Não li as notícias da morte do pequeno Vítor, nem assisti ao vídeo: entendi tudo nas frases de apresentação e não quis saber mais. Mas tive, como muitos, esse sentimento de uma morte simbólica, a morte de um povo, o extermínio desse povo.
Quando soube da prisão do suspeito, quis ler: queria, tanto quanto o permitiria um texto jornalístico, entender este ato, se é que é possível entender a barbárie.
A reportagem constrói um perfil de um jovem de classe média de Imbituba, que nunca teve o amor dos pais, e para quem a vida começou a mudar para um inferno no exato dia em que se revelou diferente. Pequenos gestos que denunciavam a homossexualidade latente foram demais para quem, já sem lhe ter afeto, ainda carregava todos os preconceitos sociais imagináveis. A matéria mostra um jovem escorraçado de casa, usuário de drogas, alcoolista, morador de rua, talvez mentalmente perturbado.
Este é o suspeito de ter, naquele dia, atravessado tranquilamente a rua, puxado a cabeça de Vítor com a delicadeza de quem faz um carinho e cortado sua garganta com um estilete.
Tento entender a mente perturbada: o ato foi premeditado ou resultou de um surto psicótico? Este foi o primeiro ser indefeso que encontrou ou se dirigiu deliberadamente a ele, talvez porque trouxesse introjetado um misto de sentimento de superioridade e desprezo humano em relação aos indígenas?

□ □ □

| TAREFA 1 |
Por favor, repita do texto fornecido tudo o que vai desde "Quando soube da" até "talvez mentalmente perturbado.".
| TAREFA 2 |
De acordo com o texto fornecido, de que cidade é o jovem de classe média cujo perfil a reportagem constrói?
O material abaixo é independente do texto fornecido.

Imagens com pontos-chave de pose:
□ □ □

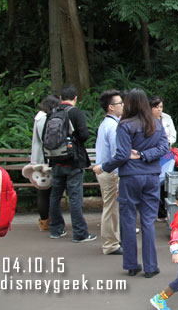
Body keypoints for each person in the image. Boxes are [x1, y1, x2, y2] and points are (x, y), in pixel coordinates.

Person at [93, 89, 169, 278]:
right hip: (151, 176)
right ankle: (151, 267)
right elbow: (164, 148)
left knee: (127, 220)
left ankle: (131, 264)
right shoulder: (156, 124)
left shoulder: (125, 125)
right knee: (148, 222)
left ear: (129, 104)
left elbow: (121, 155)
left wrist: (104, 167)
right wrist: (146, 156)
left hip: (130, 177)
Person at [48, 84, 97, 242]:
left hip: (56, 160)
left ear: (61, 98)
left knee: (55, 196)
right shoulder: (75, 112)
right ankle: (80, 233)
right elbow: (84, 135)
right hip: (73, 161)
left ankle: (56, 230)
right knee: (75, 197)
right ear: (75, 98)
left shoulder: (53, 112)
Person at [94, 89, 124, 255]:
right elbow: (116, 155)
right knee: (110, 209)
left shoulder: (107, 123)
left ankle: (113, 241)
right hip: (110, 171)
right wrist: (119, 176)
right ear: (111, 107)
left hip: (104, 170)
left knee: (110, 207)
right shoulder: (113, 126)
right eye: (120, 103)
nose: (123, 105)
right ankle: (110, 244)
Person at [29, 95, 60, 231]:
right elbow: (46, 139)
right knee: (45, 191)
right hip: (44, 161)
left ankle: (45, 220)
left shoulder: (39, 117)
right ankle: (46, 222)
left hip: (39, 159)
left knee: (43, 191)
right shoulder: (43, 118)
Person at [150, 95, 177, 222]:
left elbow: (173, 135)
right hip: (152, 154)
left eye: (161, 107)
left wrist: (167, 142)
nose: (159, 110)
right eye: (156, 107)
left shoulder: (167, 118)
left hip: (166, 154)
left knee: (165, 183)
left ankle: (162, 212)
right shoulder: (146, 120)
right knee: (154, 182)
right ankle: (153, 210)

□ □ □

| RESPOSTA ESCRITA 1 |
Quando soube da prisão do suspeito, quis ler: queria, tanto quanto o permitiria um texto jornalístico, entender este ato, se é que é possível entender a barbárie.
A reportagem constrói um perfil de um jovem de classe média de Imbituba, que nunca teve o amor dos pais, e para quem a vida começou a mudar para um inferno no exato dia em que se revelou diferente. Pequenos gestos que denunciavam a homossexualidade latente foram demais para quem, já sem lhe ter afeto, ainda carregava todos os preconceitos sociais imagináveis. A matéria mostra um jovem escorraçado de casa, usuário de drogas, alcoolista, morador de rua, talvez mentalmente perturbado.

| RESPOSTA ESCRITA 2 |
Imbituba.